Given passage START

[Date Prev][Date Next][Thread Prev][Thread Next][Date Index][Thread Index]

[Condor-users] issues in heterogeneous pool



 
 
Hi,
I have a heterogeneous pool, including IA64 and X86_64. The X86_64 server is the submitter, and others are work nodes. I compiled my source file on worker nodes, and submited it from the submitter. Submiting my job, I used condor_q to query job, and the result is as follows.
 
 ID      OWNER            SUBMITTED     RUN_TIME ST PRI SIZE  CMD   
7046.0   zhxue           9/14 17:41   0+00:27:19   R    0   0.0   ia64              
7047.0   zhxue           9/14 17:41   0+00:00:01   H    0   0.0   data 
 
Why 7047.0 is generated?
 
Furthermore, I use "condor_q -analyze" command, and it prompts the following:
 
7046.000:  Request is being serviced
---
7047.000:  Request is held.
Hold reason: Error from starter on slot2@**.**.**: Failed to execute '/home/zhxue/.globus/.gass_cache/local/md5/58/1da5713002eb7a2d6fe3f76e3f673a/md5/b5/f7f0ea2e16e03c4fdb16fcbbb5abd9/data': Exec format error
 
It seems 7047.0 is the execution process, but it can not been scheduled to IA64 servers. (slot2@**.**.** is a core with x86_64 architecture).
 
I specified "requirements" in the submit script, but it seems not work. The script is as follows:
 
universe=grid
grid_resource = gt2   ***.***.***:/jobmanager-condor
requirements = Arch == "IA64" && OpSys == "Linux"
output = ......
error=....
log = ......
queue 
 
Would you like to help me? Any suggestion is appreciated. Thanks.

Given passage END

#### Task A:
Print the Condor forum post between "It seems 7047.0" and "is appreciated. Thanks.", inclusive.
#### Task B:
Restate the paragraph of the Condor forum post that begins "I have a heterogeneous pool" as a short bulleted list that keeps its main facts.
Use only the Condor forum post as your source.

Dataset extract START

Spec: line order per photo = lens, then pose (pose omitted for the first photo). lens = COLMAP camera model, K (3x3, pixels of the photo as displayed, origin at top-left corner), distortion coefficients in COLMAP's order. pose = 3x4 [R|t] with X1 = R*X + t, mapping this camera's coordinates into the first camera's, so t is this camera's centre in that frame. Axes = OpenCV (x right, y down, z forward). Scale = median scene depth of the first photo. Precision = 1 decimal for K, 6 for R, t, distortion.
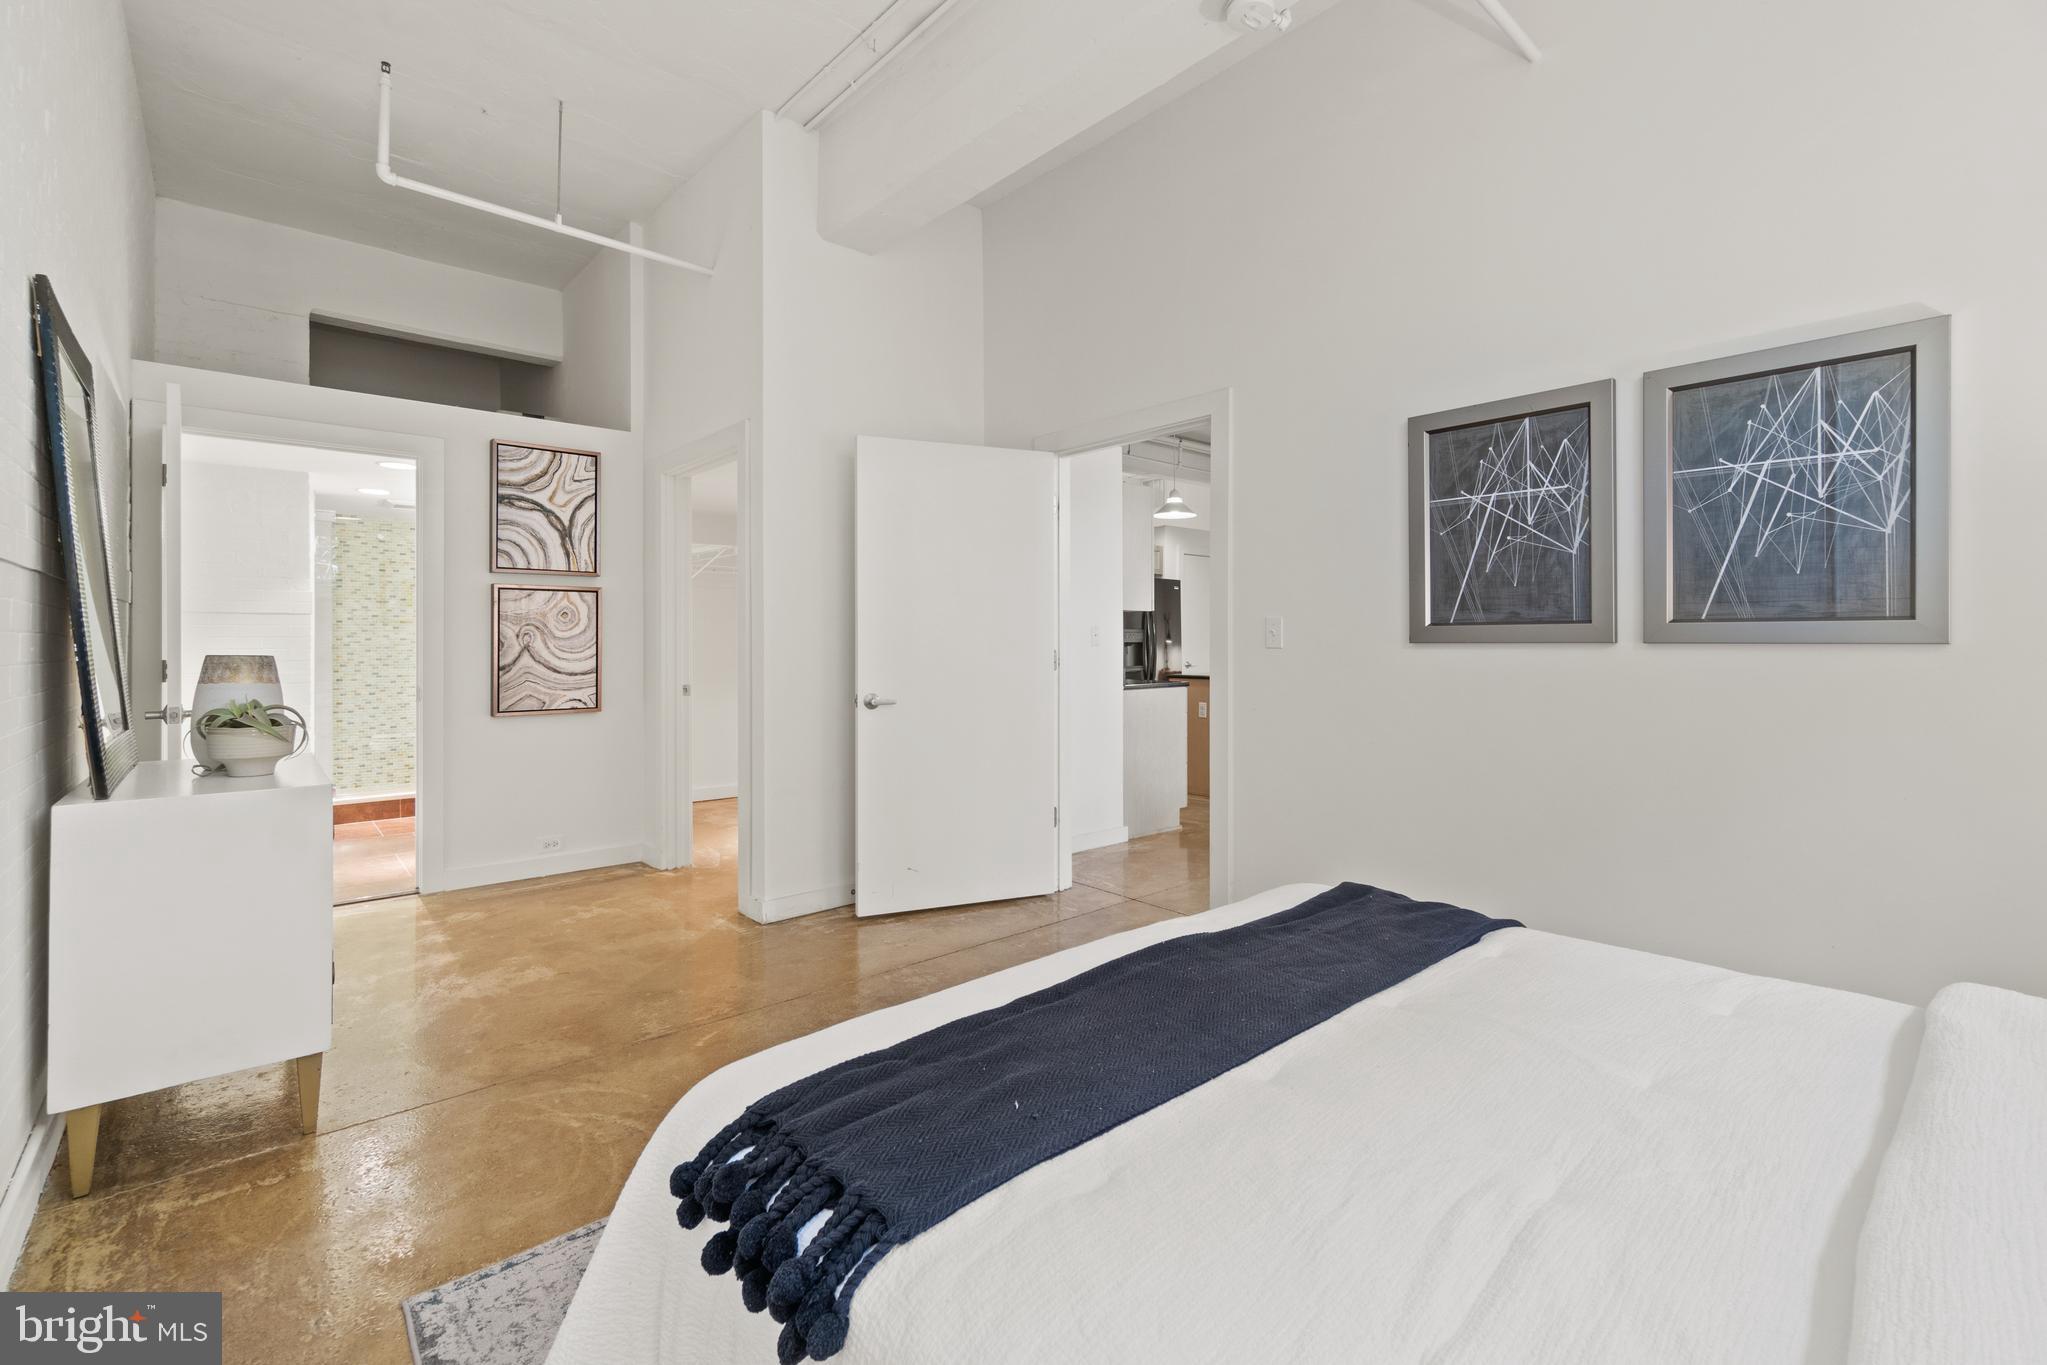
lens RADIAL K [[886.4, 0, 1023.8], [0, 886.4, 643.4], [0, 0, 1]] dist [-0.003392, -0.000302]
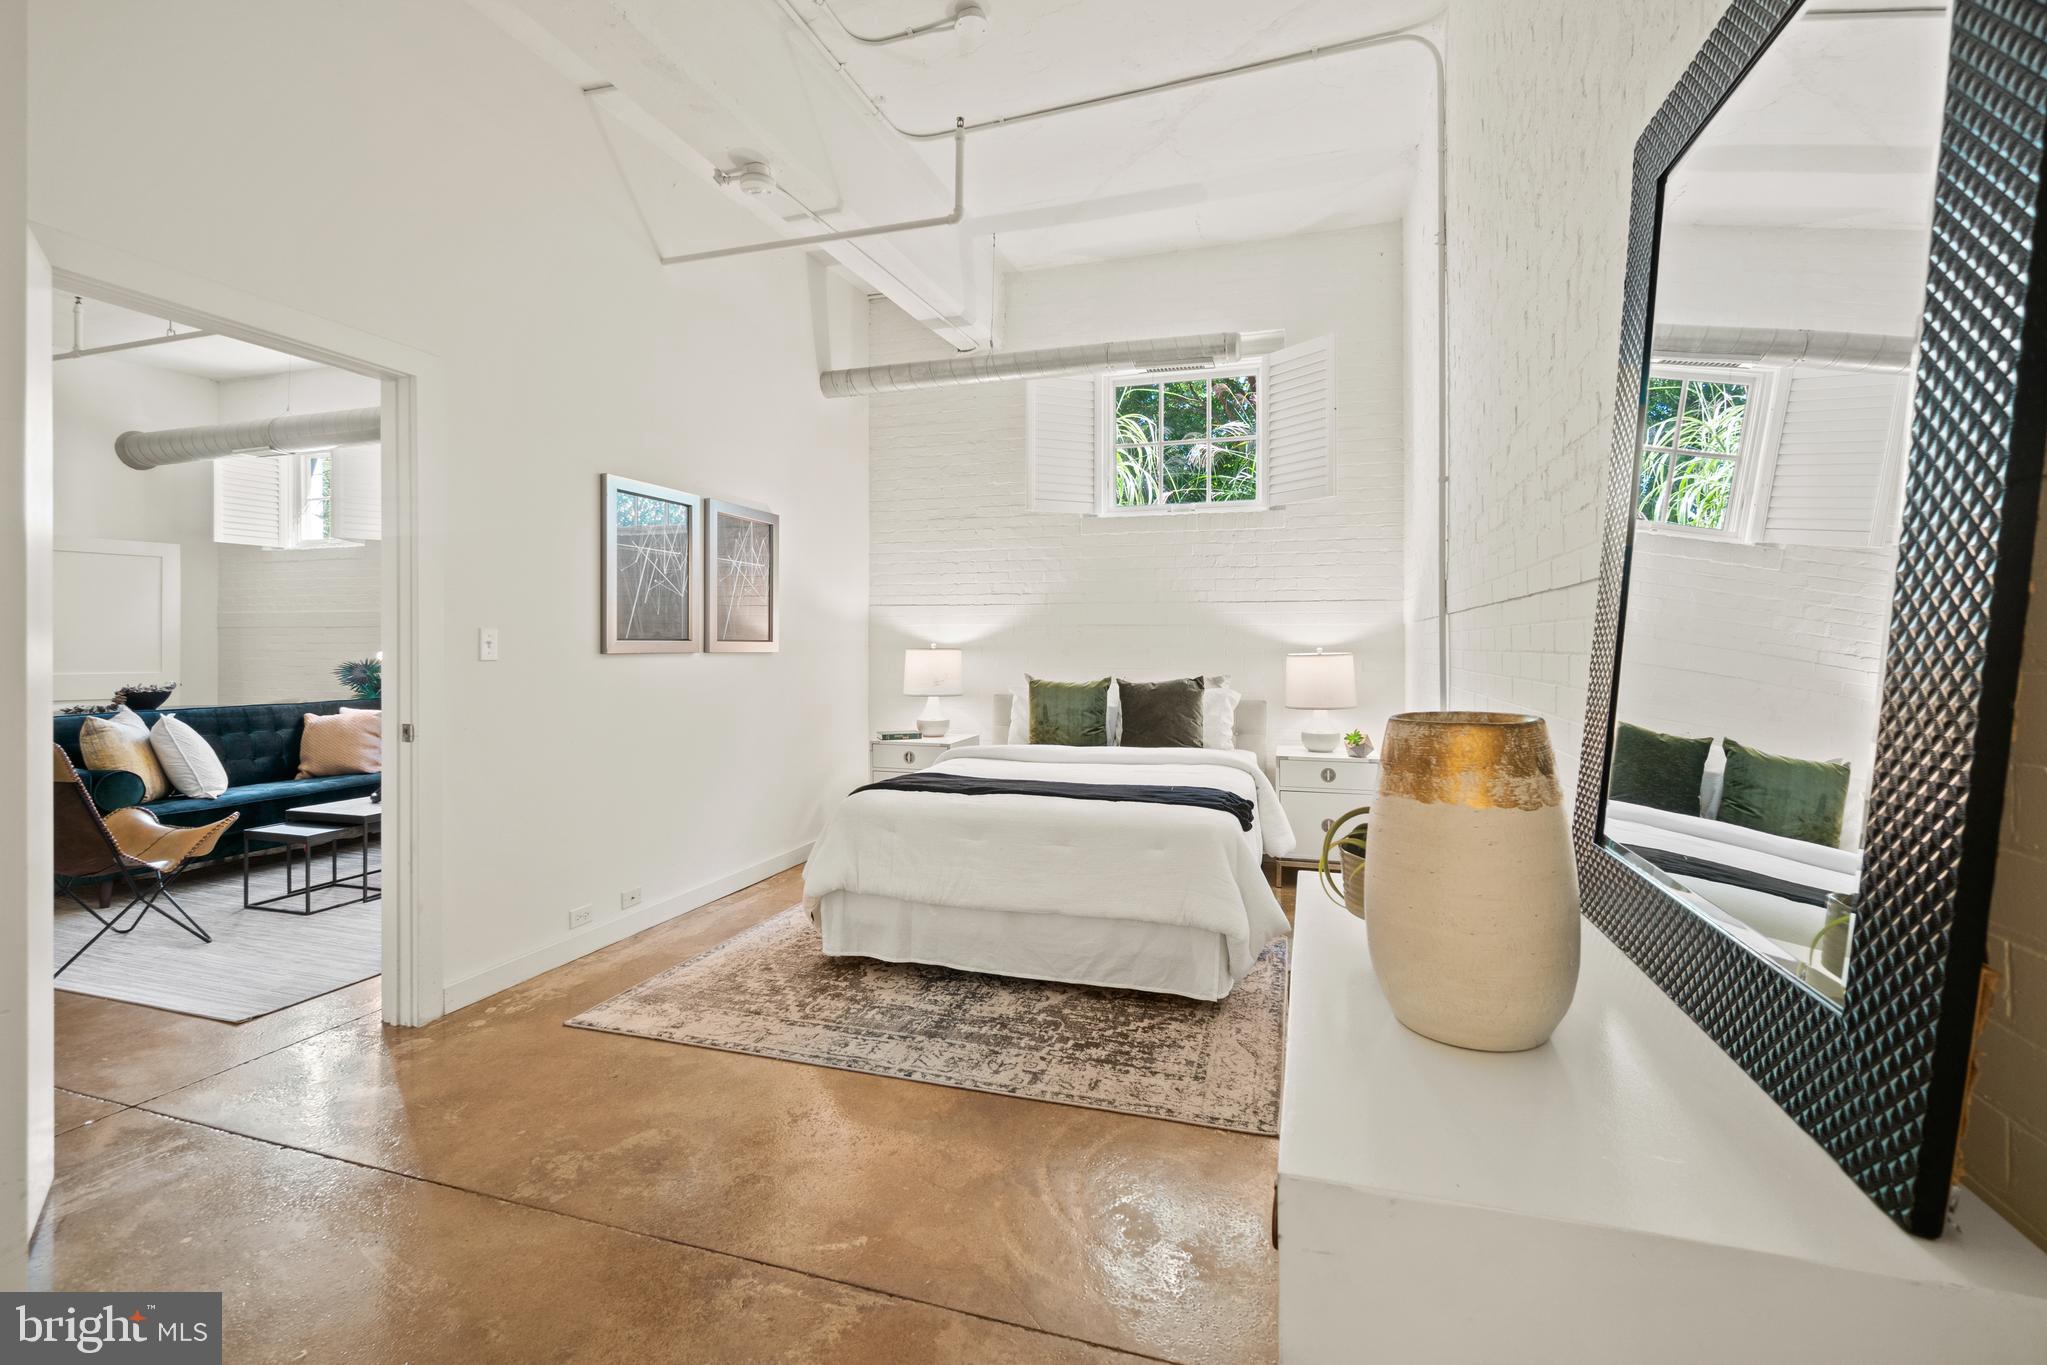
lens RADIAL K [[886.4, 0, 1029.3], [0, 886.4, 642.0], [0, 0, 1]] dist [-0.003392, -0.000302]
pose [[-0.511606, 0.004242, 0.859210, -0.629597], [0.004365, 0.999988, -0.002338, -0.008091], [-0.859209, 0.002554, -0.511618, 0.758292]]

Dataset extract END

#### Written reply A:
It seems 7047.0 is the execution process, but it can not been scheduled to IA64 servers. (slot2@**.**.** is a core with x86_64 architecture).
 
I specified "requirements" in the submit script, but it seems not work. The script is as follows:
 
universe=grid
grid_resource = gt2   ***.***.***:/jobmanager-condor
requirements = Arch == "IA64" && OpSys == "Linux"
output = ......
error=....
log = ......
queue 
 
Would you like to help me? Any suggestion is appreciated. Thanks.

#### Written reply B:
- The pool is heterogeneous, with IA64 and X86_64 machines.
- An X86_64 server is the submitter, and the other machines are worker nodes.
- The source file was compiled on the worker nodes and submitted from the submitter.
- After submission, condor_q was used to query the job, and its output follows in the post.